(Written request):
Could you output, word for word and with nothing else, the lines of the records starting at the one containing "text 二、前條規定之污染削減措施及其工程圖說。 [383, 1058, 1122, 1133]" and ending at the one containing "text 十二、單純泡湯廢水：指未添加其他物質之泡湯廢水。 [324, 83, 1122, 158]", both included?

(Recorded data):

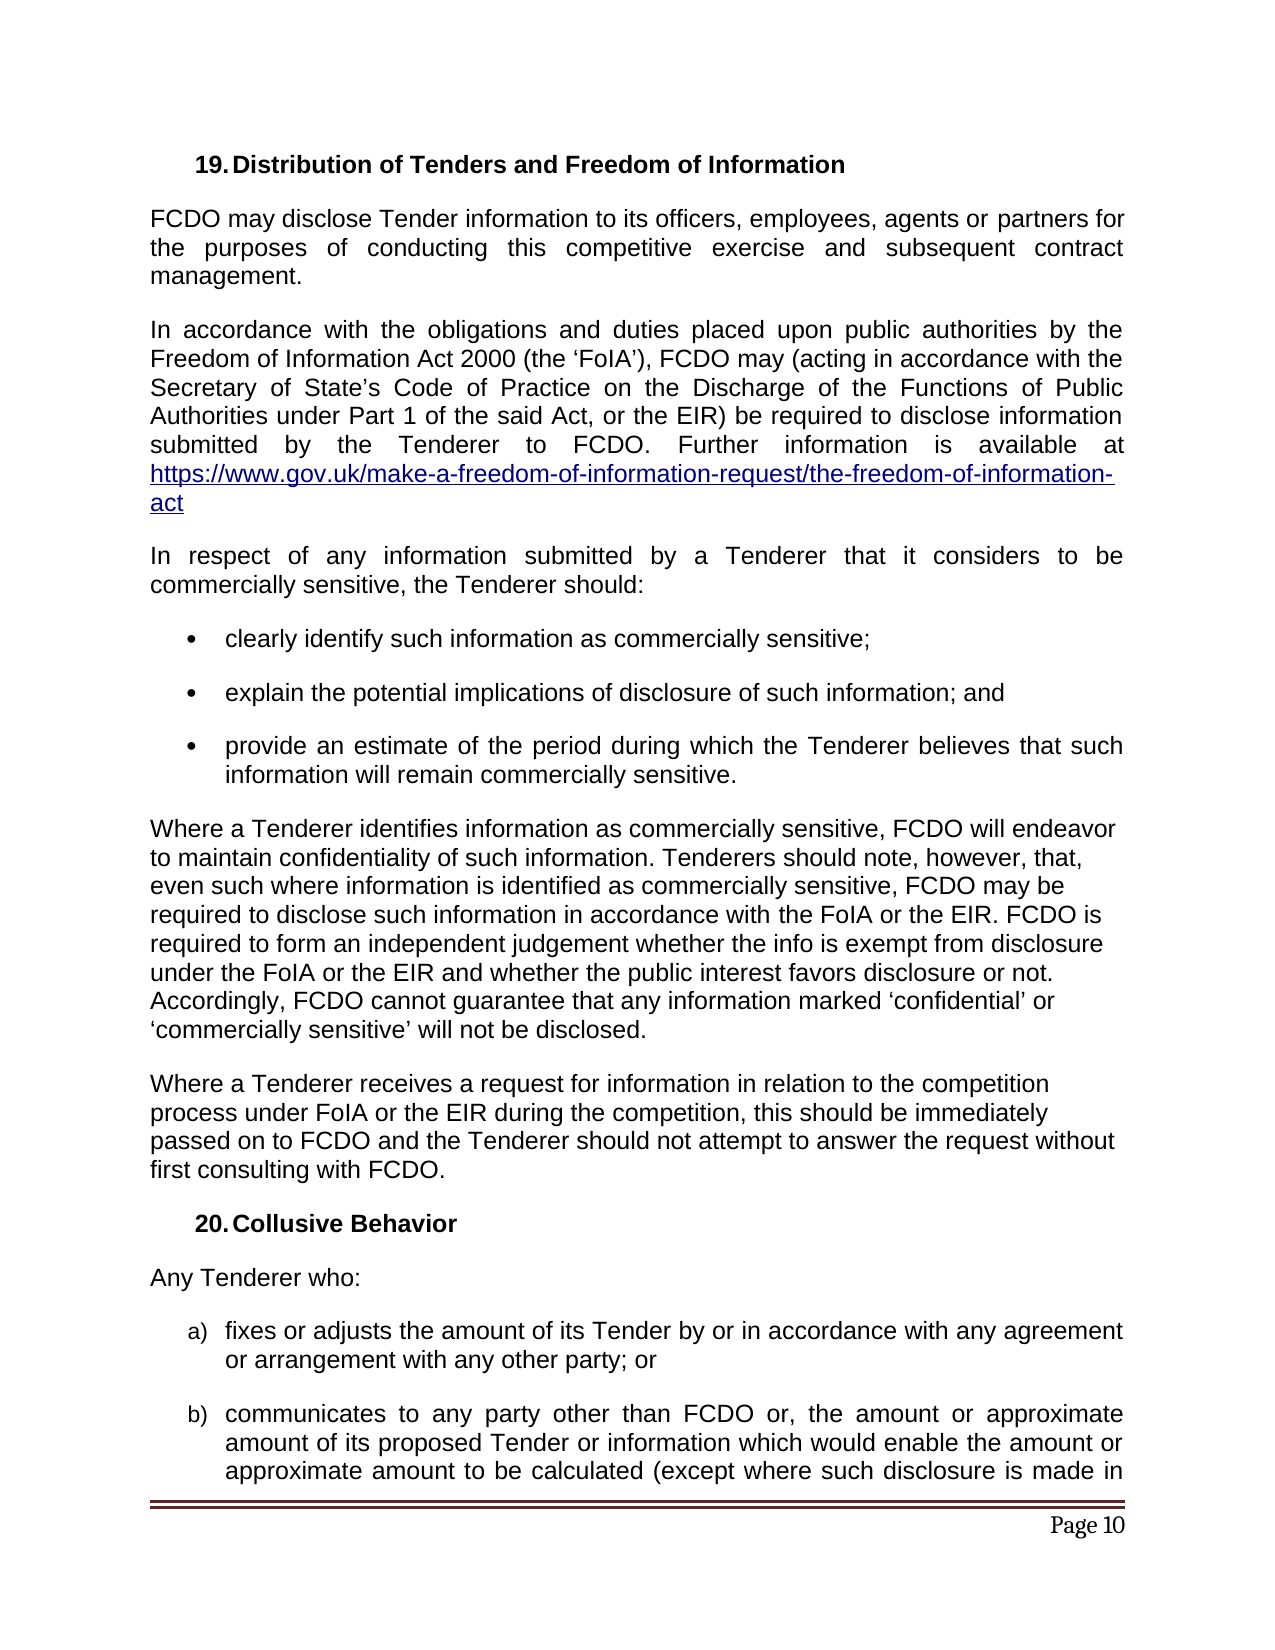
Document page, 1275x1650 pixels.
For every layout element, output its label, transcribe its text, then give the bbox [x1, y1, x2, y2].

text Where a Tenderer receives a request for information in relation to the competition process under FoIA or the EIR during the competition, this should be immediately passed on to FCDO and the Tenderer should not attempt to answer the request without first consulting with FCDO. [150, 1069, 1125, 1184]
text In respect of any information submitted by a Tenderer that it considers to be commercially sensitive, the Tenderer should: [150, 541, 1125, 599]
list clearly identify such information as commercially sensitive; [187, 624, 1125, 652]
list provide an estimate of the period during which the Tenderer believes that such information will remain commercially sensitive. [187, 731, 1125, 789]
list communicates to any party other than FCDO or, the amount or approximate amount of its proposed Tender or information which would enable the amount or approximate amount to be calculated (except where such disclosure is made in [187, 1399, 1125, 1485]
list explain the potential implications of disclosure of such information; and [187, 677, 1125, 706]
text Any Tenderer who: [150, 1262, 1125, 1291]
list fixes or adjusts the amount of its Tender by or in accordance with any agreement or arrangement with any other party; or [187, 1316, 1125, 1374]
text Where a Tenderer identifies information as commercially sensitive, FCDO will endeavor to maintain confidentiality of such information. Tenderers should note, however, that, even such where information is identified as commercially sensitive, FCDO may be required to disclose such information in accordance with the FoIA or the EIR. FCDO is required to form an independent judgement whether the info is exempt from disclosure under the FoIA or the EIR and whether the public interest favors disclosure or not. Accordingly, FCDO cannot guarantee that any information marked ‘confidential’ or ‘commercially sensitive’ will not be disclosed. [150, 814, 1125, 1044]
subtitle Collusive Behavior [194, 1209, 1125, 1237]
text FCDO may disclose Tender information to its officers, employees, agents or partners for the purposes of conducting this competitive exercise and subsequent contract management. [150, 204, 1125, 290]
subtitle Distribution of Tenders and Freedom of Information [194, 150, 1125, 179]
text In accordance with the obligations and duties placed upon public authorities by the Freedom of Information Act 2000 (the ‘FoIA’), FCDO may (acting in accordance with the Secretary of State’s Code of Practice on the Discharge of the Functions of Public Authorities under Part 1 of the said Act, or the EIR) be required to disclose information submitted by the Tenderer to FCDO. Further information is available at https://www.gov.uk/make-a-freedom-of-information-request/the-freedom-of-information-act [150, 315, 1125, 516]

---

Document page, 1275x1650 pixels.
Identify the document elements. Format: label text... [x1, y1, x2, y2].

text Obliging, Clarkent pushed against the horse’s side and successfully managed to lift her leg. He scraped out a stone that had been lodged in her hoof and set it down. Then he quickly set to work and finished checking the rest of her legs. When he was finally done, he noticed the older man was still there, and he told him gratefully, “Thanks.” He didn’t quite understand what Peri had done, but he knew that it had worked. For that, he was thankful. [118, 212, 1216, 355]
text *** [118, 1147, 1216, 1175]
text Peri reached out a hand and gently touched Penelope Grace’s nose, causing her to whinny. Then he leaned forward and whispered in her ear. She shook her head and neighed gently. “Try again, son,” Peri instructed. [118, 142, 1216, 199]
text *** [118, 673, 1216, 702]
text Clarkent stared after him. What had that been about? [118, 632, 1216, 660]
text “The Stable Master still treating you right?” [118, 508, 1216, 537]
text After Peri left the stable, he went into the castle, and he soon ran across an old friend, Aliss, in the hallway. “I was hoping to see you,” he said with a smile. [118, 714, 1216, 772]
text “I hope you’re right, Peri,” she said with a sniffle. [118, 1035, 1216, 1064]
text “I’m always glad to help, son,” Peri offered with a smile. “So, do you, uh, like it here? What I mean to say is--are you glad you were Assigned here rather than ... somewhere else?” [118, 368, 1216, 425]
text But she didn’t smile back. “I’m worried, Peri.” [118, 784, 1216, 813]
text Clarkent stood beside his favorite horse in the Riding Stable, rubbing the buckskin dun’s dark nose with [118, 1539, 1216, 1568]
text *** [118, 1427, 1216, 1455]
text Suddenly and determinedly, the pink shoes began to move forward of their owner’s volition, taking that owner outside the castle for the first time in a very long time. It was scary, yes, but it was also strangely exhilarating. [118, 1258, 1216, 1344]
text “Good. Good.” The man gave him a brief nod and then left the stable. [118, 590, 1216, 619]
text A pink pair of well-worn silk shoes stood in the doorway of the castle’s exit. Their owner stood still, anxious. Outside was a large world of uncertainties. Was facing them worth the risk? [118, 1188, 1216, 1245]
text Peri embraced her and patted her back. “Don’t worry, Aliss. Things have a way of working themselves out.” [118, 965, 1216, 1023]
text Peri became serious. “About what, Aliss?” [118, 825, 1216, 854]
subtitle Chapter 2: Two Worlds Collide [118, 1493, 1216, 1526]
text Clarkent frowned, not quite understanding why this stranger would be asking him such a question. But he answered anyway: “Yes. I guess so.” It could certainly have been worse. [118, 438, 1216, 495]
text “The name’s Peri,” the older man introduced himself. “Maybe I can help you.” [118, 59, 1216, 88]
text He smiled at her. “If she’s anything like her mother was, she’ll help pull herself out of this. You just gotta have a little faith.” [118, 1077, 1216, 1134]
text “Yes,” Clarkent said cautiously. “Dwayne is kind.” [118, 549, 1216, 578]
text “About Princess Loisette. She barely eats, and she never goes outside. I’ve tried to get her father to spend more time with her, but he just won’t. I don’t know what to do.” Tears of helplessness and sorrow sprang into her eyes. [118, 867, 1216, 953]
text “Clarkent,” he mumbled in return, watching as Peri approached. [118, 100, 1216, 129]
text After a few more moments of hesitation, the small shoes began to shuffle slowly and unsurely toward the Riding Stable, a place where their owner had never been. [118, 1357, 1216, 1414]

==

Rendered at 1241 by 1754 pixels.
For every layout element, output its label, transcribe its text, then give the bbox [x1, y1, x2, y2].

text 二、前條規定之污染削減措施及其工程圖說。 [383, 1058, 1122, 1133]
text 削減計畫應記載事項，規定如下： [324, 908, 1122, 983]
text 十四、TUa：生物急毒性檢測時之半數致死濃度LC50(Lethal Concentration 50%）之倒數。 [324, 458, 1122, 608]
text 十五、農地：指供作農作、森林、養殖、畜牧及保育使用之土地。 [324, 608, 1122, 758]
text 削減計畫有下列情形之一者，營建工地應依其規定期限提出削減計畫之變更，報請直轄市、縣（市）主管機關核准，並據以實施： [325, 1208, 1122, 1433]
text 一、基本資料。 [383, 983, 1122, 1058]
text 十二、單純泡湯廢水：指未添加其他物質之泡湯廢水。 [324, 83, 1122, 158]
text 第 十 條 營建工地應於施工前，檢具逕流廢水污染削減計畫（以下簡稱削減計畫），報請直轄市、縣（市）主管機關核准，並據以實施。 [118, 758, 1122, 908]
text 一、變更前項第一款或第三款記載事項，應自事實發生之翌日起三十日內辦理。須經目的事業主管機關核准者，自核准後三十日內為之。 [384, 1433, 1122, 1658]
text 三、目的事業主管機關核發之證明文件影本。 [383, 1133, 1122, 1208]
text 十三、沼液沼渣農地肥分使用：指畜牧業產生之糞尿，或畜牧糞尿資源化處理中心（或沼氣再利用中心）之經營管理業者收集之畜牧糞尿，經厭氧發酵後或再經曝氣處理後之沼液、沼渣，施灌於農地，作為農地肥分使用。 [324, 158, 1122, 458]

(Correct response):
text 二、前條規定之污染削減措施及其工程圖說。 [383, 1058, 1122, 1133]
text 削減計畫應記載事項，規定如下： [324, 908, 1122, 983]
text 十四、TUa：生物急毒性檢測時之半數致死濃度LC50(Lethal Concentration 50%）之倒數。 [324, 458, 1122, 608]
text 十五、農地：指供作農作、森林、養殖、畜牧及保育使用之土地。 [324, 608, 1122, 758]
text 削減計畫有下列情形之一者，營建工地應依其規定期限提出削減計畫之變更，報請直轄市、縣（市）主管機關核准，並據以實施： [325, 1208, 1122, 1433]
text 一、基本資料。 [383, 983, 1122, 1058]
text 十二、單純泡湯廢水：指未添加其他物質之泡湯廢水。 [324, 83, 1122, 158]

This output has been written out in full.